Hydration/ dehydration behavior of minerals under Mars-relevant conditions

A key element to predicting the potential for life on Mars is understanding the availability of water, the universal requirement for all life as we know it. The limited stability of liquid water on the martian surface suggests that any life on Mars would be forced to make use of unusual water sources in the absence of bodies of water, as are found on Earth. The aim of this work is to understand processes that occur with changes in temperature (T) and relative humidity (RH) during a Mars sol that have the potential to influence the (bio)availability of water and potentially affect the atmospheric H2O concentration. Data in the literature and new field measurements at an analog site in New Mexico, USA, were used to determine what minerals would be relevant to Mars and which could occur on the surface, making them available to interact with the atmosphere. More specifically, this work focuses on several hydrous salt systems' potential for interaction with the martian atmosphere.
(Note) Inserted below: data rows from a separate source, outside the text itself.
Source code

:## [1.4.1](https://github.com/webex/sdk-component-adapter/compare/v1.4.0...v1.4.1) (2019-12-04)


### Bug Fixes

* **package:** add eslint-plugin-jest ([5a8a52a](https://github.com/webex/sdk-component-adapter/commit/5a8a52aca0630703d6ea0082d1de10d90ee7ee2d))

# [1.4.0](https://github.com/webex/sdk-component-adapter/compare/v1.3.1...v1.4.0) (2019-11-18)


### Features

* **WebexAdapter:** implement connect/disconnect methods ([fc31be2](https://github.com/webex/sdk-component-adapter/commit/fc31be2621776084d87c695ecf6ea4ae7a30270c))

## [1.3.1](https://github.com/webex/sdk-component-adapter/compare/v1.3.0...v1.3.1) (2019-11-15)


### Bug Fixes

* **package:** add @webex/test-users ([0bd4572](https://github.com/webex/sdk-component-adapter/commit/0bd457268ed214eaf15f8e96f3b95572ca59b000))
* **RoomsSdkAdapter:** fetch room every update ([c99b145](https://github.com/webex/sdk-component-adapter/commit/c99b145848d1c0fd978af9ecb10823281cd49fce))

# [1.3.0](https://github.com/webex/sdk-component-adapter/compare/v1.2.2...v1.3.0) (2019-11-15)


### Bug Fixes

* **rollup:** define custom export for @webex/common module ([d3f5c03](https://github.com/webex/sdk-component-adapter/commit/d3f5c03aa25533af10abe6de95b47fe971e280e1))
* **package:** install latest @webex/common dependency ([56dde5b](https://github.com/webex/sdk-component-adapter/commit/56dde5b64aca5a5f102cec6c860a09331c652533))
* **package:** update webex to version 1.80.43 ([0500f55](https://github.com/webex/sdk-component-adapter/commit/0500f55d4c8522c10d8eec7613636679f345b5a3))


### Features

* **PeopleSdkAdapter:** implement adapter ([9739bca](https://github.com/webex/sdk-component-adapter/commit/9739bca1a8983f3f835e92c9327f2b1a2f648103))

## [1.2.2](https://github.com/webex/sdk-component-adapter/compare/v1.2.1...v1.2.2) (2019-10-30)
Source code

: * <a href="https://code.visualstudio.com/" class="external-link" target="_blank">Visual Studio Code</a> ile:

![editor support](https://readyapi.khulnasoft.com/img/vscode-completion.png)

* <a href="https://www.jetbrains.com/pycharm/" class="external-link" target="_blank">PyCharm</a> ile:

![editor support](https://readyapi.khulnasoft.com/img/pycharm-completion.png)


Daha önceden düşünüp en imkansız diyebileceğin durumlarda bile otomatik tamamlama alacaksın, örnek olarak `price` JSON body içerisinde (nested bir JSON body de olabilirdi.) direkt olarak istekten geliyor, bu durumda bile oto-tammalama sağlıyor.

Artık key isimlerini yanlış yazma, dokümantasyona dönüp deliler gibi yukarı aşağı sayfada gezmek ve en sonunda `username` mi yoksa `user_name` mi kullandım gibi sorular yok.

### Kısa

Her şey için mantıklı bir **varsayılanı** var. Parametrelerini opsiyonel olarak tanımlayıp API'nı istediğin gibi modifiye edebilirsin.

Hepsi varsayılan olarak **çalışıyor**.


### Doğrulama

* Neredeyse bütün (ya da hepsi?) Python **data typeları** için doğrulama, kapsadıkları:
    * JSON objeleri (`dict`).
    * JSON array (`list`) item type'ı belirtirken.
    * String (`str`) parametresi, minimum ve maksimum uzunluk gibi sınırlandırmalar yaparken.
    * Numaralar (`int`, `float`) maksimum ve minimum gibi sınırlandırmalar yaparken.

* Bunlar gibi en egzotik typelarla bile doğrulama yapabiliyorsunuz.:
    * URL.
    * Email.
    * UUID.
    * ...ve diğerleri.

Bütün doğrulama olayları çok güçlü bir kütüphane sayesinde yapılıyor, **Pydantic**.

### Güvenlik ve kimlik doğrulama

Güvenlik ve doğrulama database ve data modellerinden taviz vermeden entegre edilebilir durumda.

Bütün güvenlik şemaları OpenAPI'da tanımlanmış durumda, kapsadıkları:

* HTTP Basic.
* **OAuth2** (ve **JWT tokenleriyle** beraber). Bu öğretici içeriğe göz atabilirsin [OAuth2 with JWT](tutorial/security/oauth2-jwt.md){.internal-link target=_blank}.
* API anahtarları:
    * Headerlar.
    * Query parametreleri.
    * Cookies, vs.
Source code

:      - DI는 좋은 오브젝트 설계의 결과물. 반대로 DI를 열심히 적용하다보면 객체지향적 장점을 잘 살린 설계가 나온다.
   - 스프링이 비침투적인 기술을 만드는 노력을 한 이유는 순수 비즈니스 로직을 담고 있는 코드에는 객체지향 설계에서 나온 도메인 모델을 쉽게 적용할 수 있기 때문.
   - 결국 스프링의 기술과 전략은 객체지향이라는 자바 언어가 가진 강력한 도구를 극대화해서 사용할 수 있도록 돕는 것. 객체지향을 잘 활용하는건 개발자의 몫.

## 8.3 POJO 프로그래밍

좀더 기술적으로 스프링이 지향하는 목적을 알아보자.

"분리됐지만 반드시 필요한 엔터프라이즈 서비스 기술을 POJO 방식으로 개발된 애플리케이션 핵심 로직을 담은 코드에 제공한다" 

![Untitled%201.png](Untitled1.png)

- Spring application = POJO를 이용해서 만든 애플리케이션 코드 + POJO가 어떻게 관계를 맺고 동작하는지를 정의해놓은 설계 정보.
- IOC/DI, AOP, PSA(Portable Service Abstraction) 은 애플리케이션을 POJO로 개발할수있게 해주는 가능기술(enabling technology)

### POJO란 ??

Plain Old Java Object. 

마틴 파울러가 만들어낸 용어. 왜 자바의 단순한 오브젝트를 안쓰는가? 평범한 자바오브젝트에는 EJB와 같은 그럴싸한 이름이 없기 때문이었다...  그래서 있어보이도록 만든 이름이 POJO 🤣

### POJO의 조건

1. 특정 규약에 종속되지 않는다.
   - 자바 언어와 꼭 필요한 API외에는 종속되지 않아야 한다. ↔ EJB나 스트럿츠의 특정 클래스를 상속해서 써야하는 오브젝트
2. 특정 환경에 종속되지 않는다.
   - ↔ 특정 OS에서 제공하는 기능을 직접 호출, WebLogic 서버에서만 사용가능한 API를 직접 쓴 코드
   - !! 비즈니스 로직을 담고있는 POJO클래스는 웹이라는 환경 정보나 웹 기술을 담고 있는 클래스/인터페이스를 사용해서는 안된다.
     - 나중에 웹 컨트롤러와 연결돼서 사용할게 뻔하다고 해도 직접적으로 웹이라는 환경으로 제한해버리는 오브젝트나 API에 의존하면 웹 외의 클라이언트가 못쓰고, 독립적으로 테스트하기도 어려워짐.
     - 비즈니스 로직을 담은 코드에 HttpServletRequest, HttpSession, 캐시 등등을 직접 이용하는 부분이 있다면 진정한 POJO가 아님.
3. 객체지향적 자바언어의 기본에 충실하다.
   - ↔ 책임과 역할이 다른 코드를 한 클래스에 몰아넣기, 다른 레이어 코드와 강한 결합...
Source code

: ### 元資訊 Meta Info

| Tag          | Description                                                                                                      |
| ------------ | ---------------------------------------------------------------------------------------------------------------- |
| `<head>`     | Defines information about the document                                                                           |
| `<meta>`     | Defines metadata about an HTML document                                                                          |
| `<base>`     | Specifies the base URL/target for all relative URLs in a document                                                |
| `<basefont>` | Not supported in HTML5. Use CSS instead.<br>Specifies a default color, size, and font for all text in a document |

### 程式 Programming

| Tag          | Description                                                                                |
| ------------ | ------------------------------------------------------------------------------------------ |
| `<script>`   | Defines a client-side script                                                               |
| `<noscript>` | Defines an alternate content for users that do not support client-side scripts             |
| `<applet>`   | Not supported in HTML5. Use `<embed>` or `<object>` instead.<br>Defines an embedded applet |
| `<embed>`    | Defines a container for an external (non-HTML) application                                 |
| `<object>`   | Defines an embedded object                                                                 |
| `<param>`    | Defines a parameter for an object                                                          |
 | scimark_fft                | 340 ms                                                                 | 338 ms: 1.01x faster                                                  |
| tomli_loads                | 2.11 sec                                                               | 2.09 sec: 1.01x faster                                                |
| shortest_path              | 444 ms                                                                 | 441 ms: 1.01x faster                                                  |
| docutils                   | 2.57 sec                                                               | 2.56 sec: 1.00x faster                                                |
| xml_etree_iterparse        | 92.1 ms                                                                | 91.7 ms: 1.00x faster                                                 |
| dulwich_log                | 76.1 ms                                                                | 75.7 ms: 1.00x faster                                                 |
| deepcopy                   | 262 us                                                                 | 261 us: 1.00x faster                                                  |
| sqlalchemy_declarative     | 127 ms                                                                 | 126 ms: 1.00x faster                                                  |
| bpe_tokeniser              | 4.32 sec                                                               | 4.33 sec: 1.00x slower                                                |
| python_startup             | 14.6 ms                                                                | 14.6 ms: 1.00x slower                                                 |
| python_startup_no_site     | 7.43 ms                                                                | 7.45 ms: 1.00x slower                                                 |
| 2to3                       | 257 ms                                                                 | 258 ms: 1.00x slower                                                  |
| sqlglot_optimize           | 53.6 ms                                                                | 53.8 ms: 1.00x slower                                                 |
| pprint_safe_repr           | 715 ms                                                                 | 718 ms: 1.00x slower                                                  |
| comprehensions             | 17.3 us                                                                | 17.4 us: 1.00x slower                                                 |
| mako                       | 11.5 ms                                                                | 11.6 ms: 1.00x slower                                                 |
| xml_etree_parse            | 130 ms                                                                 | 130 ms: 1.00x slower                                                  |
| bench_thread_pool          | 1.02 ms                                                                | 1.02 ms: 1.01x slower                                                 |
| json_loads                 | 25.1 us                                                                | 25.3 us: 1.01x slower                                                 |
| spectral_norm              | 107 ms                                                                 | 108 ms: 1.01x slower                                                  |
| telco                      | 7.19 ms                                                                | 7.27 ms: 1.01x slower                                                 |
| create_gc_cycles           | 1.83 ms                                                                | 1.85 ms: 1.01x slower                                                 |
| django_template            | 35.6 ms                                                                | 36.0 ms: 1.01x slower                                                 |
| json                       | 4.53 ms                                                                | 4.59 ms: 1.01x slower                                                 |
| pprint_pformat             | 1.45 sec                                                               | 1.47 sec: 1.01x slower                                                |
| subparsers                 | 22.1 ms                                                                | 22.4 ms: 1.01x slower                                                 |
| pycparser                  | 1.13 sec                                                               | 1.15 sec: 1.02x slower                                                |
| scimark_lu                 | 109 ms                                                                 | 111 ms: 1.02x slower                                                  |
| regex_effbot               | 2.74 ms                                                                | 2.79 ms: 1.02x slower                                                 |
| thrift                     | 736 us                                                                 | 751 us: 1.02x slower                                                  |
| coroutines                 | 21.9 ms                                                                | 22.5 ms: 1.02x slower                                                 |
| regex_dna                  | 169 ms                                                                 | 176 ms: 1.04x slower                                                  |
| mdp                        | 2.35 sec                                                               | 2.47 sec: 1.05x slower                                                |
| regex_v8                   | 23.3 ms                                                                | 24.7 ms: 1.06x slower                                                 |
Many salt systems have hydration and dehydration reactions that occur within relevant RH/T conditions and on the time scale of a martian sol, yielding the potential for significant participation in the H2O cycle of Mars. Several systems were investigated via time-resolved X-ray diffraction at varying RH, T, and rates of change. Experiments were carried out under simulated martian conditions using three minerals determined to be relevant: blodite (Na2Mg(SO4)2·4H 2O), bischofite (MgCl2·6H2O), and kainite (KCl·MgSO4·3H2O). These measurements identified several previously unknown phases, as both the Na2Mg(SO4) 2·nH2O and MgCl2· nH2O systems reacted to new phases under low-humidity, low-temperature (< 0° C) conditions. In addition, the MgCl2· nH2O, Na2Mg(SO4)2· nH2O, and KCl·MgSO4· nH2O systems reacted at T > 25° C, yielding information about dehydration reactions that may occur under the low-PH2O conditions of Mars. The crystal structures of the kainite reaction product ( n = 2) at T > 25° C and blodite's reaction product at sub-ambient T (n = 16) are both described herein. Together, the low- and elevated-T phases identified in these studies all have the potential to interact with the martian atmosphere and participate in the daily martian H2O cycle, thereby affecting the availability of water on the surface.